Re: 9.2 ixgbe tx queue hang

Rick Macklem Sun, 23 Mar 2014 16:59:28 -0700

Christopher Forgeron wrote:
> 
> 
> 
> 
> 
> 
> On Sat, Mar 22, 2014 at 6:41 PM, Rick Macklem < rmack...@uoguelph.ca
> > wrote:
> 
> 
> 
> Christopher Forgeron wrote:
> > #if defined(INET) || defined(INET6)
> > /* Initialize to max value. */
> > if (ifp->if_hw_tsomax == 0)
> > ifp->if_hw_tsomax = IP_MAXPACKET;
> > KASSERT(ifp->if_hw_tsomax <= IP_MAXPACKET &&
> > ifp->if_hw_tsomax >= IP_MAXPACKET / 8,
> > ("%s: tsomax outside of range", __func__));
> > #endif
> > 
> > 
> > Should this be the location where it's being set rather than in
> > ixgbe? I would assume that other drivers could fall prey to this
> > issue.
> > 
> All of this should be prepended with "I'm an NFS guy, not a
> networking
> guy, so I might be wrong".
> 
> Other drivers (and ixgbe for the 82598 chip) can handle a packet that
> is in more than 32 mbufs. (I think the 82598 handles 100, grep for
> SCATTER
> in *.h in sys/dev/ixgbe.)

→ **What you will do**:
[1] In the ixgbe thread, what value is ifp->if_hw_tsomax set to when it equals 0?
[2] Retype the listing from the line that contains "right ankle: (388, 286, 23)" through the last line of the listing, both included.

→ **Data section**:
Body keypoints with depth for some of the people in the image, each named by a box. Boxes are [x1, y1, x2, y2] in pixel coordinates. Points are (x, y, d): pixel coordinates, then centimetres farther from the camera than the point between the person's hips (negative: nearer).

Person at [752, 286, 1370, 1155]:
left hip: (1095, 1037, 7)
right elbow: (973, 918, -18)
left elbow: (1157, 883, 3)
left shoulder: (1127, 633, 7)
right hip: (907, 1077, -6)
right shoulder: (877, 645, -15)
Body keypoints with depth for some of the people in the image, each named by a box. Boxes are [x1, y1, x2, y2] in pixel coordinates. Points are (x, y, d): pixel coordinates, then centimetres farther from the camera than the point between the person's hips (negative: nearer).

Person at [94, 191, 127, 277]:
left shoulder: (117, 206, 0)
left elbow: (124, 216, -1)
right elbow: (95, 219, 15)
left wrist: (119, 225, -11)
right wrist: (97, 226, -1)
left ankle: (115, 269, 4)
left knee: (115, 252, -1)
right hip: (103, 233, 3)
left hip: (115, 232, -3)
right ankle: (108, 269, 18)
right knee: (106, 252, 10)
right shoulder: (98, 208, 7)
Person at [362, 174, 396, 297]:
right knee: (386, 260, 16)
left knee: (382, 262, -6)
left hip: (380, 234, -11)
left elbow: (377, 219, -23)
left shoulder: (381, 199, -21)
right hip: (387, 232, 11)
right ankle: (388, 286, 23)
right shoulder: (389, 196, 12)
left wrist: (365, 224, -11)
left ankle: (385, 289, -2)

→ **Answers per task**:
[1] IP_MAXPACKET

[2]
right ankle: (388, 286, 23)
right shoulder: (389, 196, 12)
left wrist: (365, 224, -11)
left ankle: (385, 289, -2)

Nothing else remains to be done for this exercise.